Pod and Netns Relationship
Each Pod owns an independent Netns; the Pod’s network container shares this namespace, and all containers in the Pod use the Pod’s IP to communicate externally. Loopback is typically used for intra‑Pod container traffic.
Typical Container Network Implementations
Several CNI projects implement the model with different trade‑offs:
Flannel : Provides multiple backends (UDP, VXLAN overlay, host‑gateway) and is widely used.
Calico : Uses BGP‑based routing and rich network policy features; requires MAC‑level connectivity.
Cilium : Combines Flannel’s simplicity with Calico’s policy engine, leveraging eBPF.
WeaveNet : Offers encrypted overlay networking for environments that need traffic confidentiality.
Flannel Details
Flannel creates a bridge on each node to connect containers to the host. Its backends include:
User‑space UDP (early implementation).
Kernel‑mode VXLAN (overlay with better performance, kernel support required).

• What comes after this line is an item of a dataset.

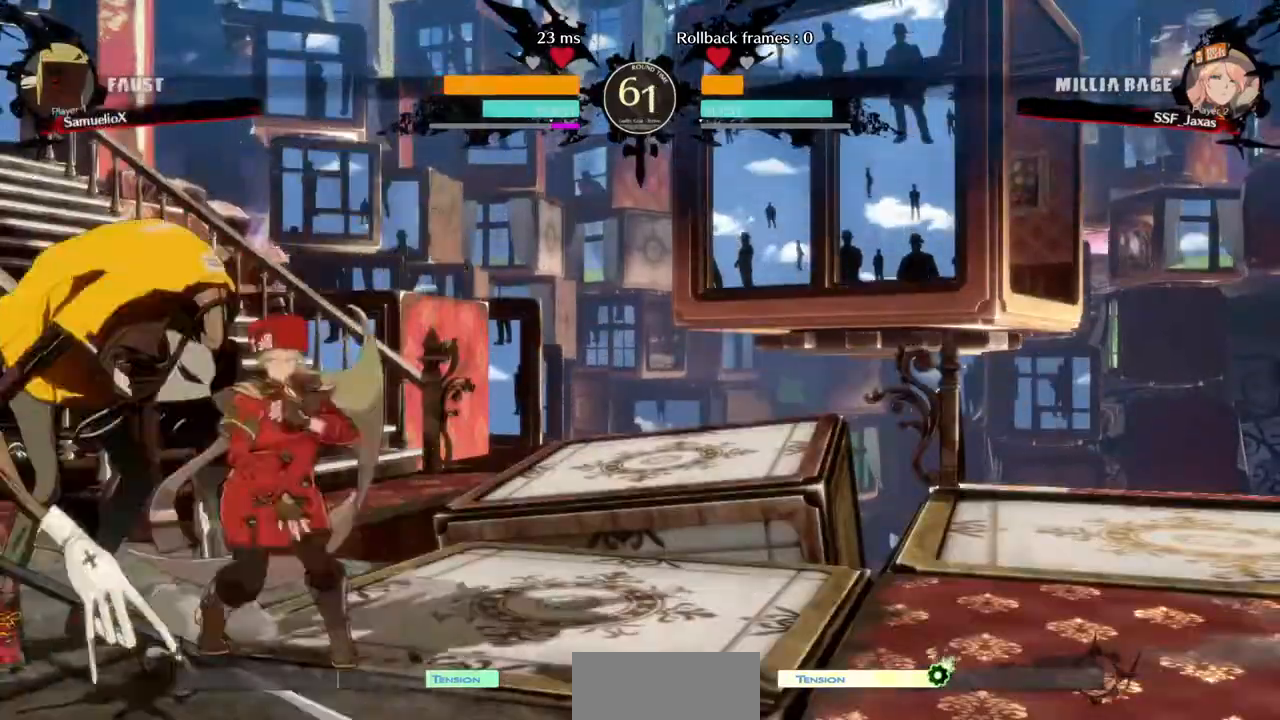
{"dt_ms": 1000, "buttons": ["DPAD_UP", "DPAD_LEFT"]}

Host‑gateway (layer‑2 broadcast routing for small, same‑LAN clusters).
Network Policy Basics
NetworkPolicy is a Kubernetes API object that lets you whitelist traffic based on pod selectors, namespaces, IP blocks, ports, and protocols. It does not implement enforcement itself; the underlying CNI must support it (e.g., Calico, Cilium).
Configuration Steps
Select the target Pods or namespaces via podSelector or namespaceSelector.
Choose the traffic direction(s) to control: ingress, egress, or both.
Define the allowed flows using selectors, IP blocks, ports, and protocols – effectively describing the five‑tuple of network traffic.
Key Takeaways
The core identifier in pod networking is the IP address; it must be consistent inside and outside the cluster.
Understanding the topology (how packets travel from container to host and beyond) is essential for performance and security.
For a generic, widely compatible solution, Flannel with VXLAN is a safe default; for environments with layer‑2 connectivity, Calico or host‑gateway Flannel may be preferable.
NetworkPolicy provides fine‑grained traffic control, but its effectiveness depends on CNI support.